Lá estava eu, em Recife, no maior festival de rock e pop do Brasil, pronto para conhecer novas tendências e entrar no clima da festa. Nos bastidores, muita gente conhecida da mídia paulista; até parecia um churrasco na casa do João Gordo. Apesar disso, estava me sentindo um peixe fora d'água.
Entre um show e outro, dei uma volta pelo mercado pop que acontecia no mesmo espaço. Enquanto os alto-falantes martelavam "Da Lama ao Caos", "Manguetown" etc., eu começava a ficar com overdose de Chico Science! As bandas, os shows, as pessoas, tudo era legal, mas naquele dia fui embora com a sensação de quem não pegou o espírito da coisa.
Uma amiga mineira que acaba de se instalar em Recife me convenceu a não ir, como todo mundo, para Boa Viagem de táxi e sim subir a pé as ladeiras de Olinda.
Andei horas sob um sol inclemente pelas ruas de calçamento de pedra, entre igrejas e casarões da época dos holandeses, situando-me na história e ouvindo relatos sobre guetos, blocos de maracatu, artistas populares proibidos de se apresentar nas ruas...
O relato que mais me impressionou foi o da Noite dos Tambores Silenciosos, em que blocos de maracatu se encontram em um lugar chamado Quatro Cantos e, exatamente à meia-noite, começam a tocar, levando em frente uma tradição dos escravos africanos.
Fiquei arrepiado!

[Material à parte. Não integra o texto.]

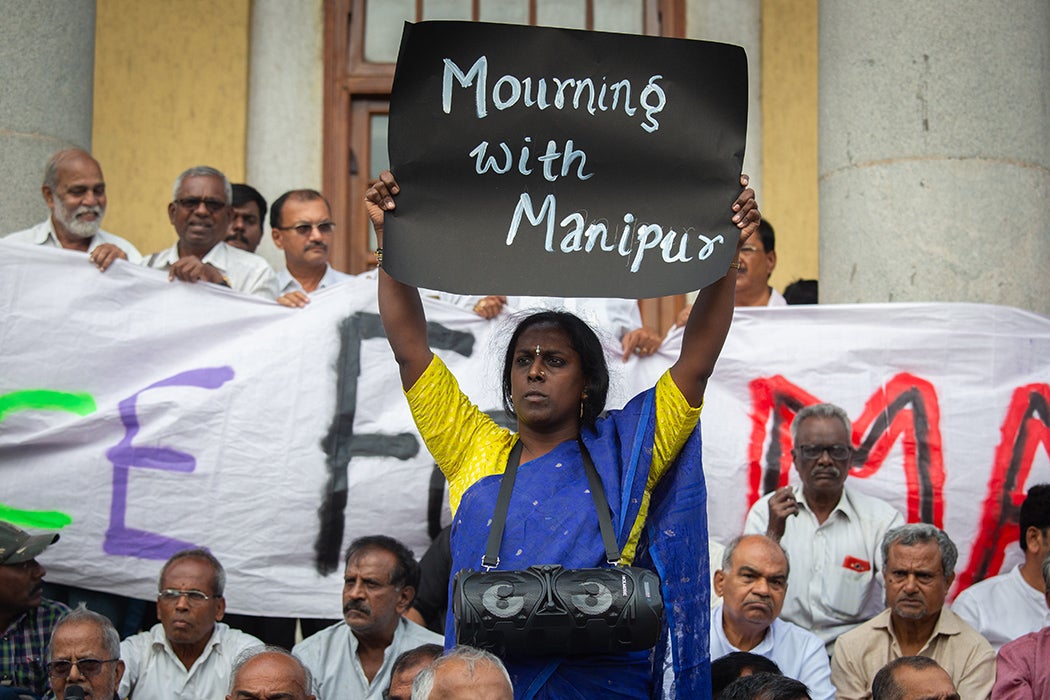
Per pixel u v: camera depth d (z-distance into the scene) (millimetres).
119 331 6285
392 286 3938
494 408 6297
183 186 7047
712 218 3783
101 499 6125
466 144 3812
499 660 3609
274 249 8922
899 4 6688
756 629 5605
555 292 3736
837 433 6000
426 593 6086
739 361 6410
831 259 6793
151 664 5785
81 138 7254
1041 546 5969
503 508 3705
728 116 3824
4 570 5637
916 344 6363
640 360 6387
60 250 6309
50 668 5383
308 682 5102
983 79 6621
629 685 3627
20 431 6160
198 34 9086
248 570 6145
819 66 7023
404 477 6273
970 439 6293
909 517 6258
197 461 6199
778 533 5953
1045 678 5352
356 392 6324
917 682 5117
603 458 3758
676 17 9078
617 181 3811
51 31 7125
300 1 9133
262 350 6320
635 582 3496
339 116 9055
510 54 3832
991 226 6559
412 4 9125
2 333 6211
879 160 6652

Quando me sentei lá no alto para tomar água de coco, com a cidade inteira a meus pés e Recife como pano de fundo, em meio a cantorias dos repentistas, vi que nunca havia me sentido tão brasileiro.
Voltei feliz, pois havia encontrado o sentido daquilo tudo, bem longe do Centro de Convenções e das câmeras da MTV, incrustado na pedra do calçamento de uma cidade em que a arte se confunde com a vida e vice-versa.
E quanto ao espírito de Chico Science? Bem, esse estava lá, serelepe e brincalhão, esperando tranquilo o dia em que a Nação Zumbi subir as ladeiras de Olinda à meia-noite e tocar para os quatro cantos do mundo na Noite dos Tambores Silenciosos.